Privacy attorney Stephen Wu, a partner at Cooke Kubrick and Wu, says the language of the Utah bill is vague in terms of "best practices," and he suggests the legislation "could've created an argument for more specifics, such as conducting risk assessments."
And while states should already be exercising best practices for data security, "there's more pressure and oversight on agencies when that's part of legislation," he adds.
While the legislation does not spell out consequences if the best practices are not followed, reprimands and penalties are left to the executive branch, Reid adds. That includes staff terminations.
By improving Utah's breach prevention, the state hopes to avoid the kinds of federal penalties that some organizations have been smacked with by the U.S. Department of Health and Human Services, including a $1.7 million penalty levied this summer against the Alaska department of health and human services (see: Inside a HIPAA Breach Investigation.)

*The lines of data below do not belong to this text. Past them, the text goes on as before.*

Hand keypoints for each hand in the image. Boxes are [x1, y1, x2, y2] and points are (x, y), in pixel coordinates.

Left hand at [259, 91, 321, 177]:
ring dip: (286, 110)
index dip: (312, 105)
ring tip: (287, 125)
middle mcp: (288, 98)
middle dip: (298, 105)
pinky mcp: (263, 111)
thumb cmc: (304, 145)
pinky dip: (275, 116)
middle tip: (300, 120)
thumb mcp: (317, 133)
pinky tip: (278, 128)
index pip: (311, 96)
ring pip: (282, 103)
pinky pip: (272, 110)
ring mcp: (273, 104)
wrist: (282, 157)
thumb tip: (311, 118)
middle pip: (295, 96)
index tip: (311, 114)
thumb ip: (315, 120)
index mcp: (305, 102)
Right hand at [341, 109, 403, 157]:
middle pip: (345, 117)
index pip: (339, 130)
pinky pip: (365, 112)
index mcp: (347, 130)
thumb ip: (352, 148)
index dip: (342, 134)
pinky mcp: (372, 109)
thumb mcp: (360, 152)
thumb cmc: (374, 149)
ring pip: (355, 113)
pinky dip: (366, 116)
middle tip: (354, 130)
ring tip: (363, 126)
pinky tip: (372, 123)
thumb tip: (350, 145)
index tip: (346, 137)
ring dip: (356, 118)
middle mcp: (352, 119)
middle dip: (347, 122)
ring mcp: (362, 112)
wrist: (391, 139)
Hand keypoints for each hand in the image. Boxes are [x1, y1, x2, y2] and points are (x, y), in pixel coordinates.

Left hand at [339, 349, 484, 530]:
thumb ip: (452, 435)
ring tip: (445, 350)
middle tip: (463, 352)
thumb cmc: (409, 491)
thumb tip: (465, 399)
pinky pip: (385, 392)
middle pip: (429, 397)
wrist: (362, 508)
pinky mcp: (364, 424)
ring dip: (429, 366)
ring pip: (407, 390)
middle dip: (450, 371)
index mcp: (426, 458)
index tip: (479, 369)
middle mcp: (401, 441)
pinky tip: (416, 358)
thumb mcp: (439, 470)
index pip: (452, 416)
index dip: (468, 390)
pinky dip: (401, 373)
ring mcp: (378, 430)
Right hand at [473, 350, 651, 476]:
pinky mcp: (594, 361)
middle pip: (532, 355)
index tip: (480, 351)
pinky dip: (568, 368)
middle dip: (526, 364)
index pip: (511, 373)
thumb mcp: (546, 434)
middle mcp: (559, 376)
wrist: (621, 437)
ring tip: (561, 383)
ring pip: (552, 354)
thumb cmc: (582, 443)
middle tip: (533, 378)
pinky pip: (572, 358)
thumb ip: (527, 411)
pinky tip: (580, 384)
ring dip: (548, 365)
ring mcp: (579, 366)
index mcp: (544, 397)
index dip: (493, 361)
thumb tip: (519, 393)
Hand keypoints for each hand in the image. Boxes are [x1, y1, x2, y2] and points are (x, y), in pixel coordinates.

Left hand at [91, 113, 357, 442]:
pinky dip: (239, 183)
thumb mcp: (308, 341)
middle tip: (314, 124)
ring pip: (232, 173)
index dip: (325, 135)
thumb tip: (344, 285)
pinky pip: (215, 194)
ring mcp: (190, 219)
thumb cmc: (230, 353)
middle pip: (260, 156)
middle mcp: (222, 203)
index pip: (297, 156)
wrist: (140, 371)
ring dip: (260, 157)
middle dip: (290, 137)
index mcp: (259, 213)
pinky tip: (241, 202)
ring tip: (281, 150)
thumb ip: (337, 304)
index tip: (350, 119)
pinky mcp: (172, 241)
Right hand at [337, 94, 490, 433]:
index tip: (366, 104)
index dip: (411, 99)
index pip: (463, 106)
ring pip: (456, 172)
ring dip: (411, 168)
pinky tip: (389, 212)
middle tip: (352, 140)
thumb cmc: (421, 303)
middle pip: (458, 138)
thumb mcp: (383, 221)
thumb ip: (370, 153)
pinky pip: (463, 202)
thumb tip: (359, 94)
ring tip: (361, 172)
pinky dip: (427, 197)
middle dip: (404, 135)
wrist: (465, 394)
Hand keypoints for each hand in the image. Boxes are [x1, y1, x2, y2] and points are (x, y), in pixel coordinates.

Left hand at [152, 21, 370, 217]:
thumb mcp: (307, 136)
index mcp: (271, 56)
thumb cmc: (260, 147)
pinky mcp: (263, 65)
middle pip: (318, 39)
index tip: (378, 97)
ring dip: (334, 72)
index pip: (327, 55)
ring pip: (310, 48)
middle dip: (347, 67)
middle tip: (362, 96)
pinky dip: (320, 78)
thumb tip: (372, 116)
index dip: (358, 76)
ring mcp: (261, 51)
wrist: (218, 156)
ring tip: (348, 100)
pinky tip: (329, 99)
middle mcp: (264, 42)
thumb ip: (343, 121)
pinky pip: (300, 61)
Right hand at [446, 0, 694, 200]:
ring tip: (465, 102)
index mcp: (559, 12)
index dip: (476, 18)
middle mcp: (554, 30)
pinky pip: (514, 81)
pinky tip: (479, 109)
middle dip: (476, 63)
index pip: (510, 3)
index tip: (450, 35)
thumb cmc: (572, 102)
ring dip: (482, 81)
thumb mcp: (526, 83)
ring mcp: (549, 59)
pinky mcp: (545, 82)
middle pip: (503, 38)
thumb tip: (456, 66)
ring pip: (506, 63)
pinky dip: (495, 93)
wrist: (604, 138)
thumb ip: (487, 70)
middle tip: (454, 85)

S.B. 20 amends the Utah Technology Governance Act to require the state's chief information officer to:
- Coordinate with the governor's office in convening a group of experts to identify industry best practices for data security standards;
- Incorporate industry best practices for data security standards into the department of technology and executive branch agency practices;
- Modify the state's executive branch information technology strategic plan to incorporate the industry best practices standards as feasible within the department of technology or executive branch agency budgets;
- Inform Utah's House of Representatives and Senate if security standards are not adopted due to budget issues;
- Conduct an assessment of the department of technology and executive branch agency security standards at least once every two years;
- Provide a process in which a state agency that contracts for services from the Department of Technology can enter into an agreement with the department to audit the security standards implemented by the department.

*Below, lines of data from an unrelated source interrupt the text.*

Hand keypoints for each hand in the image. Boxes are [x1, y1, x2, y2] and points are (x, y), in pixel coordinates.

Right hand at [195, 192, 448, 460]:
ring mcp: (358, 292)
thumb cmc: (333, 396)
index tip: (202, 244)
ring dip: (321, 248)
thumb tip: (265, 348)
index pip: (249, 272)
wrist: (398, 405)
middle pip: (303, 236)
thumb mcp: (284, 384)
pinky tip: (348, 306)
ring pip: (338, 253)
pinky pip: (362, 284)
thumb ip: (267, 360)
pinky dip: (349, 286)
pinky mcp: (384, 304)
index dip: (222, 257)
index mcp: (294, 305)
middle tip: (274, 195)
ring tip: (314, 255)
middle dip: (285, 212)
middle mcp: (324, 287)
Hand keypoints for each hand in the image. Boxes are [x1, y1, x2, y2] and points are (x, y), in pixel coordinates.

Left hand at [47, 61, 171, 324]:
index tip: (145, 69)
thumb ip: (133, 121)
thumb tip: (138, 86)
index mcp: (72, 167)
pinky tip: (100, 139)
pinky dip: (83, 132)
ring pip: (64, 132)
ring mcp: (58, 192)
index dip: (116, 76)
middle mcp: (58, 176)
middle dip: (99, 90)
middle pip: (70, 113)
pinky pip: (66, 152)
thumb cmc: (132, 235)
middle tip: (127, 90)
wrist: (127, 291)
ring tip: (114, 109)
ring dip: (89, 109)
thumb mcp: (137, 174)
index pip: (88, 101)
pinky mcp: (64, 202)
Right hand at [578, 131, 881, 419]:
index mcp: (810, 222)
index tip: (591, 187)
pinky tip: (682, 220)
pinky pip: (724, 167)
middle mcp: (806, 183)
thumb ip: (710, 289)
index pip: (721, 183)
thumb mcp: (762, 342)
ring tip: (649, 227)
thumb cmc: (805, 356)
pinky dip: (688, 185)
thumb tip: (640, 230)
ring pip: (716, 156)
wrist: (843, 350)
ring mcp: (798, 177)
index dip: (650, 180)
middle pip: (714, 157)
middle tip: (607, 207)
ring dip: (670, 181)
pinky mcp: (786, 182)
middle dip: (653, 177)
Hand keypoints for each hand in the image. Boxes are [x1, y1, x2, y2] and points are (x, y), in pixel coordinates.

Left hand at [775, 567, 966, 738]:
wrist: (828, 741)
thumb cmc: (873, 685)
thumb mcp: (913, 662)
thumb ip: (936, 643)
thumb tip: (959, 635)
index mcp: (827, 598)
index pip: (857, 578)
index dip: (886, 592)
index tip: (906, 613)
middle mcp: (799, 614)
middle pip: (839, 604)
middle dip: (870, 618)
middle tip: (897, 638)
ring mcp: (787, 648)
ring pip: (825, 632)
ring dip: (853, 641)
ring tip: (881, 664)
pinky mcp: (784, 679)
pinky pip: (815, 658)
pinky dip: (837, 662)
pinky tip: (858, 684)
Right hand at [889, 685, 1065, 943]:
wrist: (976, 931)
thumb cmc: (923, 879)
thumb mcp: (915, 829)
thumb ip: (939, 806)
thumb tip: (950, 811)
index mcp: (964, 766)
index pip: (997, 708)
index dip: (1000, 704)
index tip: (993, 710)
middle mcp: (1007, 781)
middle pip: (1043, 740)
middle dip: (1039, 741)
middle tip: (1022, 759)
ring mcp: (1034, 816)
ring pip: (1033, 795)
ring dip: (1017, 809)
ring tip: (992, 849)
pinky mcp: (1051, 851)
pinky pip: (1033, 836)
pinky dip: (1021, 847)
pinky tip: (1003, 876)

The bill also makes changes to privacy notice requirements for healthcare providers that participate in the state's Medicaid or CHIP programs.
For instance, under the bill, those providers' notices of privacy practices must state that the healthcare provider either has, or may submit, personally identifiable information about the patient to the state's Medicaid and CHIP eligibility database. It also requires that before they give a provider access to the state's eligibility database, the state Medicaid program and CHIP verify that the healthcare provider's notice of privacy practices complies with federal and state law.
Other States' Actions
Utah isn't the only state that's been beefing up its data security and privacy regulations. Texas, Massachusetts, Nevada and California are among states that have recently toughened up their privacy laws in a variety of ways, and consultant Bob Chaput, CEO of Clearwater Compliance believes that's the start of a trend.
"Even with HIPAA omnibus, there were no changes to the [HIPAA] security rule, and so states are bringing their own laws up to date for today's more contemporary threats," he says. That includes adding requirements to use encryption to protect personal information, as Massachusetts has done. "HIPAA omnibus could've required encryption, but it doesn't," he says.
Consultant Mac McMillan, CEO of IT security consulting firm CynergisTek, also predicts that more states will be examining their privacy and security regulations, especially in the wake of data breaches that involved government penalties or class action lawsuits.
"Minnesota is in the process of enacting new legislation along the lines of the California and Massachusetts statutes as a result of the Accretive Health incident from last year," he says referring to a July 2011 incident that involved an unencrypted laptop that was stolen from the car of an Accretive employee. The breach, which affected about 20,000 individuals, ended up costing the Chicago-based billing and collections company $2.5 million in a July 2012 settlement with the state (see: Accretive Health Settles Minn. Lawsuit).